**Exercise brief:** The expected result is an exact restatement of the data, free of pictures.

**Records for the exercise:**

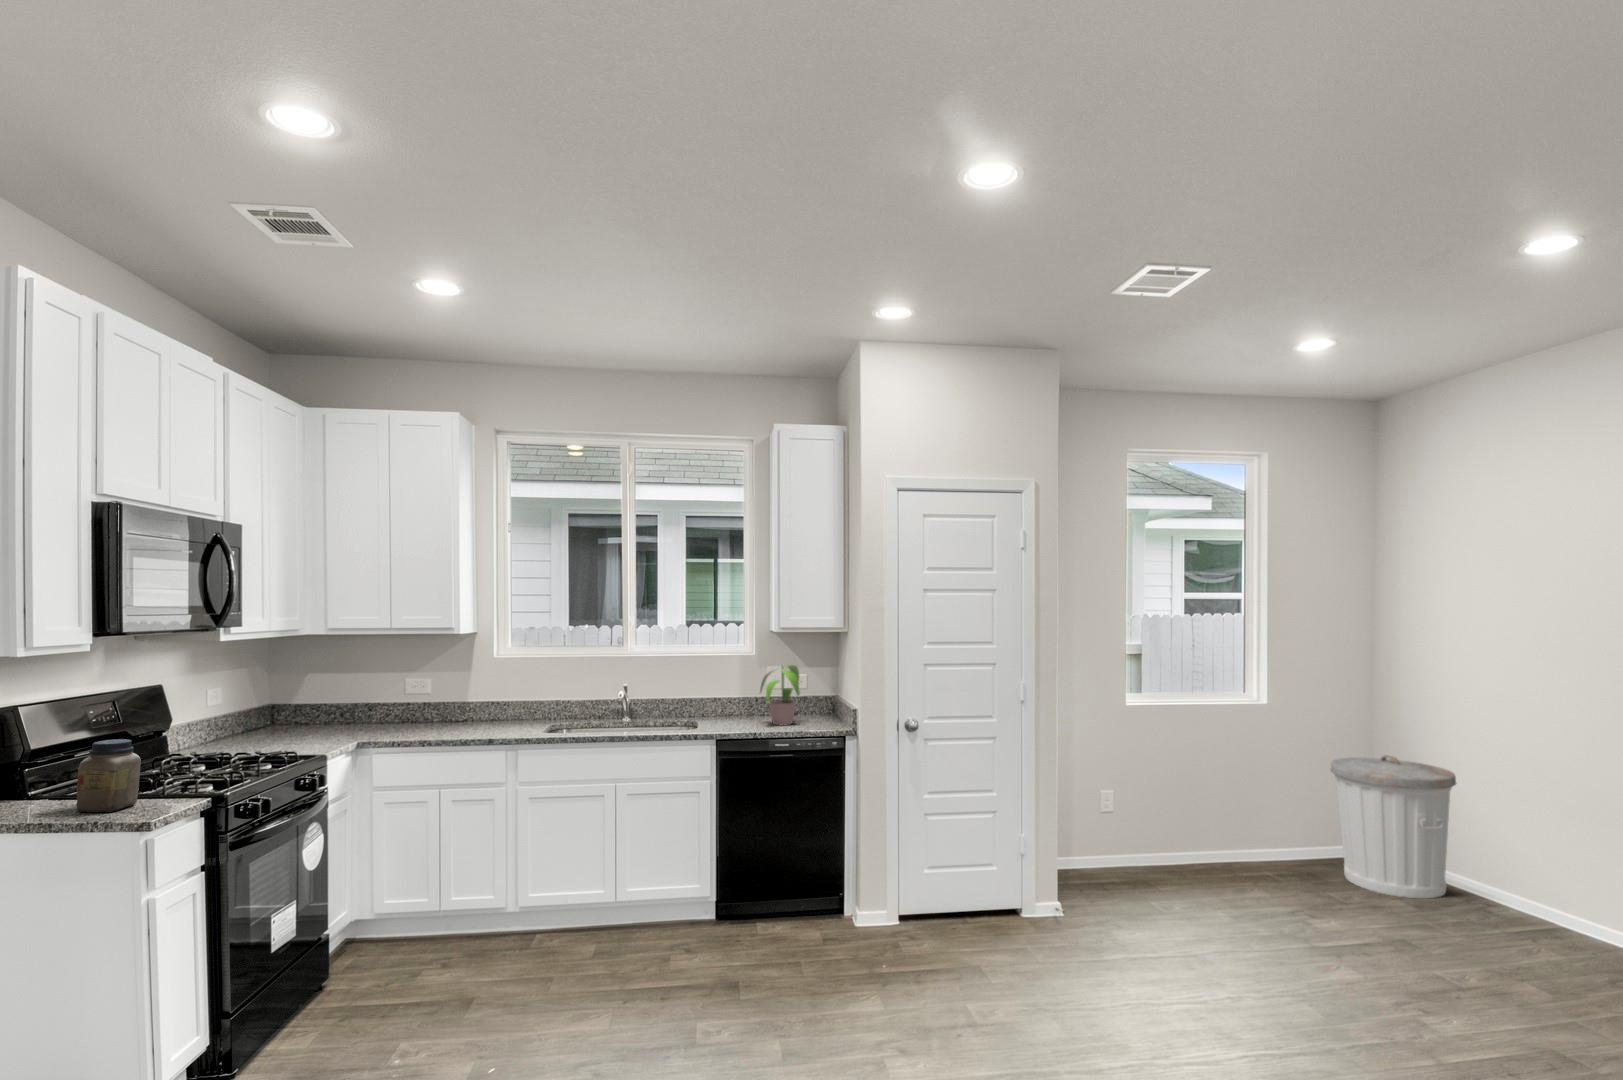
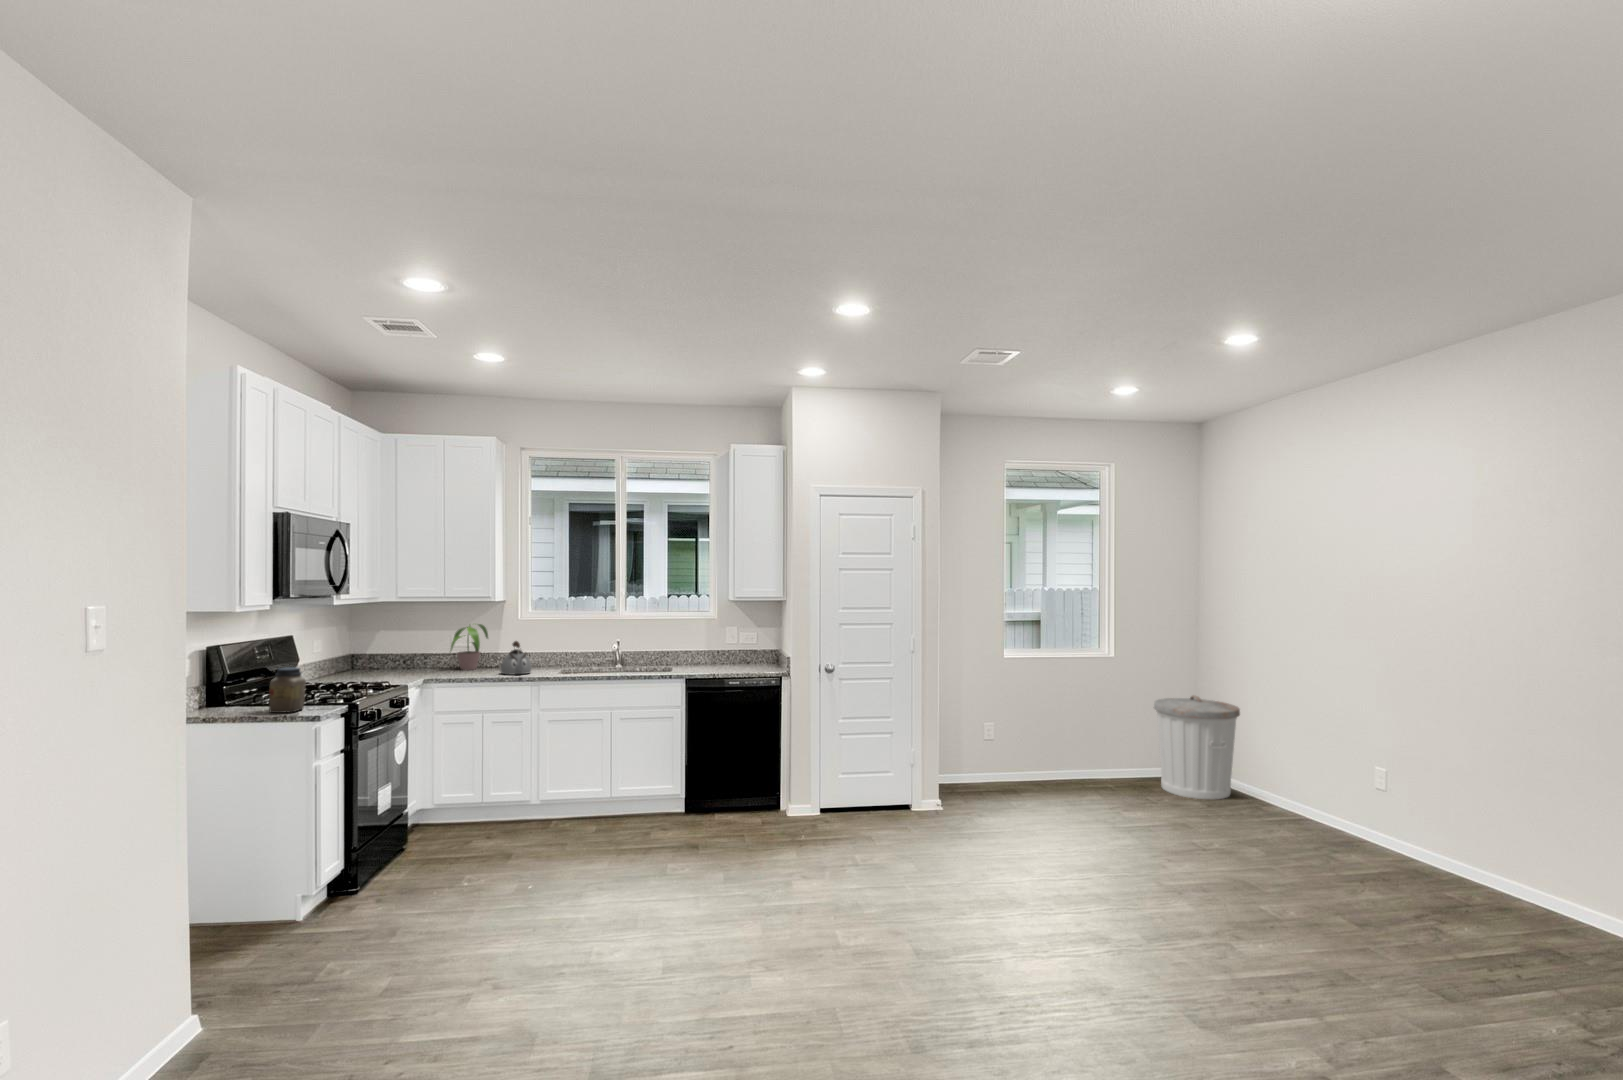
potted plant: present [760,665,800,725] -> present [450,624,488,670]
kettle: none [465,689,507,736] -> present [501,641,531,675]

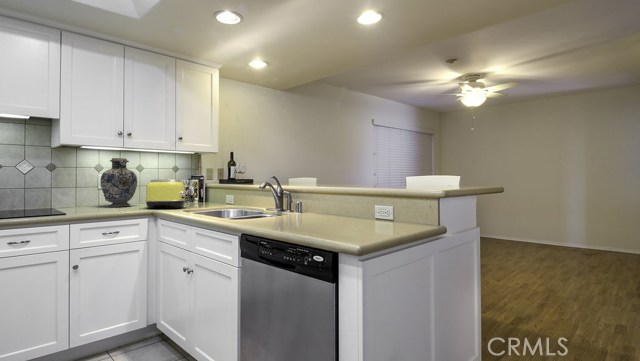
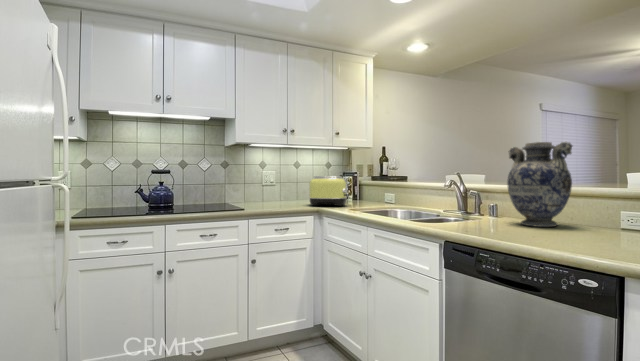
vase: present [101,158,137,207] -> present [507,142,572,227]

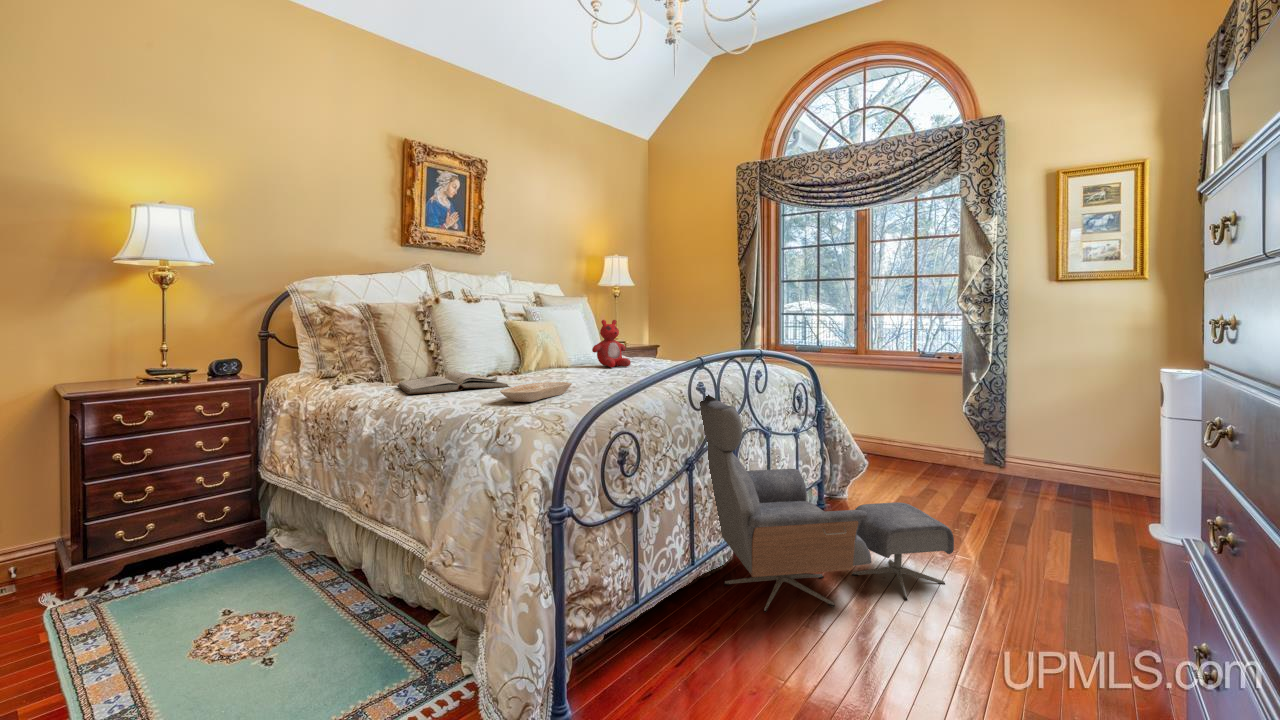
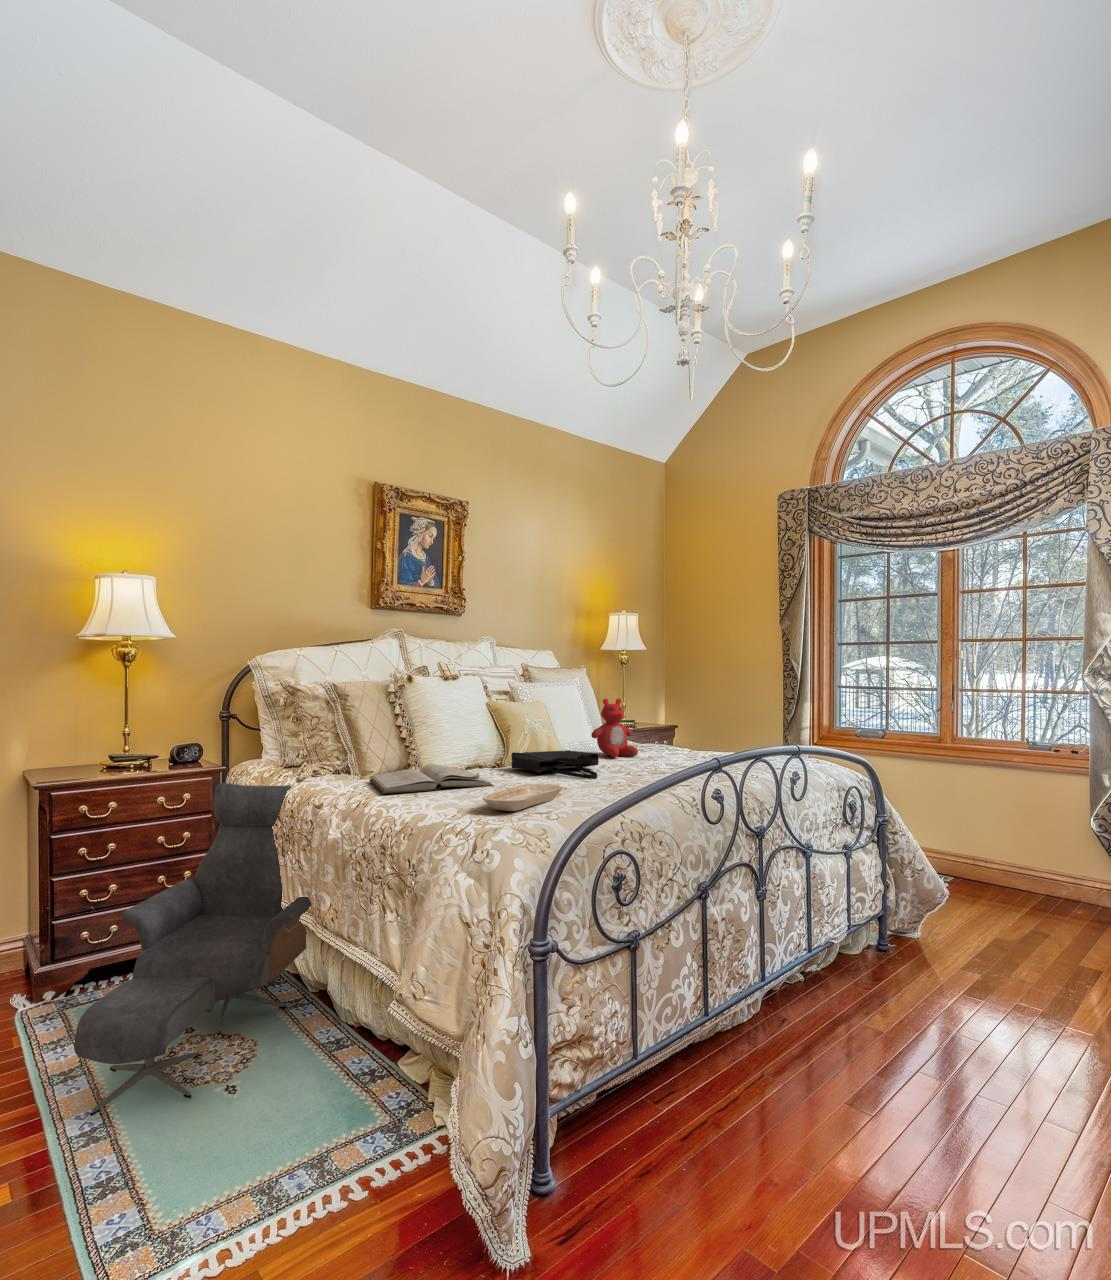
tote bag: none [525,361,600,380] -> present [511,750,599,779]
lounge chair: present [700,395,954,613] -> present [75,783,311,1116]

**Task answer:**
potted plant: present [760,665,800,725] -> present [450,624,488,670]
kettle: none [465,689,507,736] -> present [501,641,531,675]

vase: present [101,158,137,207] -> present [507,142,572,227]

tote bag: none [525,361,600,380] -> present [511,750,599,779]
lounge chair: present [700,395,954,613] -> present [75,783,311,1116]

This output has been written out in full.